→ **Exercise goal**
Copy out every line of text in the items below, character for character and in the same order, leaving out the pictures.

→ **Input data**
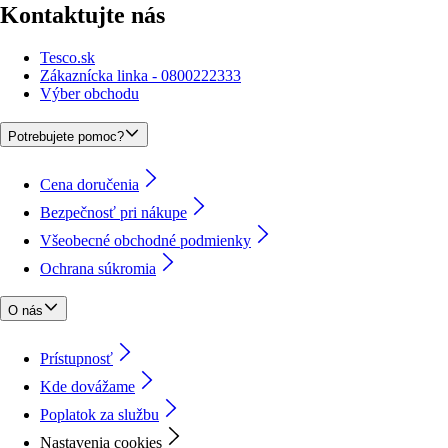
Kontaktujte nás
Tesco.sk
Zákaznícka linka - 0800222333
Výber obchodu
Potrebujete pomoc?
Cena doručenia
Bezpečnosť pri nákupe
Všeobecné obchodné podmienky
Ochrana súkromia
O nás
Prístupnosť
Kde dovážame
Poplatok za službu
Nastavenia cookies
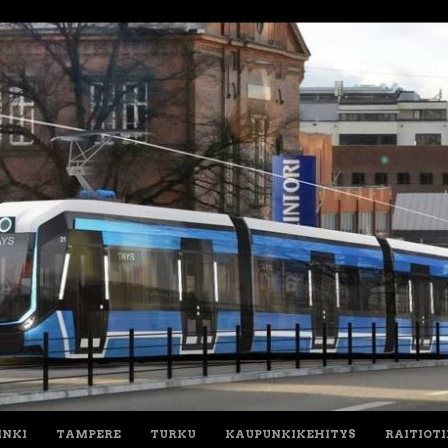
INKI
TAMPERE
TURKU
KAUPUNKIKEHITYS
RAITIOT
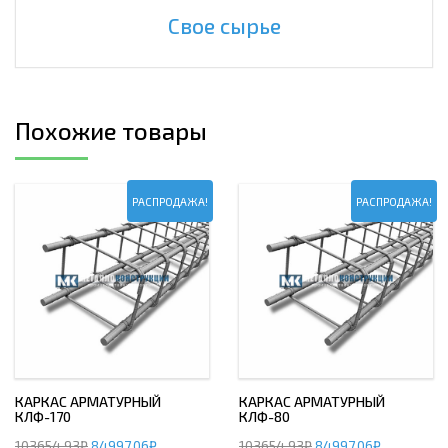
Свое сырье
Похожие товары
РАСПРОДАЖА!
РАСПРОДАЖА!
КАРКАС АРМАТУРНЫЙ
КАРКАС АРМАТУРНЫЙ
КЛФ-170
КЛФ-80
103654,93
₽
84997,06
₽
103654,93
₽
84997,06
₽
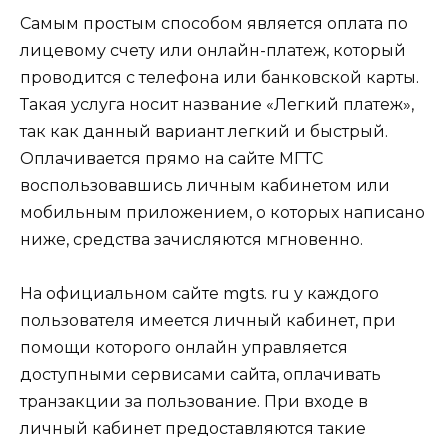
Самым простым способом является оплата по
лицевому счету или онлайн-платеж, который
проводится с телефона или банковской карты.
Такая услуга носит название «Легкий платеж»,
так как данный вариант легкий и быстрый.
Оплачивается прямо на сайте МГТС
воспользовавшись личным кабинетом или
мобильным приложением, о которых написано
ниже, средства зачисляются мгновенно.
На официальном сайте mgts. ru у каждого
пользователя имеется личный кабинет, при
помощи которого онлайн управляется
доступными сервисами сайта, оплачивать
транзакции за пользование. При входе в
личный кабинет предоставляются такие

→ **Solved problem**
Kontaktujte nás
Tesco.sk
Zákaznícka linka - 0800222333
Výber obchodu
Potrebujete pomoc?
Cena doručenia
Bezpečnosť pri nákupe
Všeobecné obchodné podmienky
Ochrana súkromia
O nás
Prístupnosť
Kde dovážame
Poplatok za službu
Nastavenia cookies
INKI
TAMPERE
TURKU
KAUPUNKIKEHITYS
RAITIOT
Свое сырье
Похожие товары
РАСПРОДАЖА!
РАСПРОДАЖА!
КАРКАС АРМАТУРНЫЙ
КАРКАС АРМАТУРНЫЙ
КЛФ-170
КЛФ-80
103654,93
₽
84997,06
₽
103654,93
₽
84997,06
₽
Самым простым способом является оплата по
лицевому счету или онлайн-платеж, который
проводится с телефона или банковской карты.
Такая услуга носит название «Легкий платеж»,
так как данный вариант легкий и быстрый.
Оплачивается прямо на сайте МГТС
воспользовавшись личным кабинетом или
мобильным приложением, о которых написано
ниже, средства зачисляются мгновенно.
На официальном сайте mgts. ru у каждого
пользователя имеется личный кабинет, при
помощи которого онлайн управляется
доступными сервисами сайта, оплачивать
транзакции за пользование. При входе в
личный кабинет предоставляются такие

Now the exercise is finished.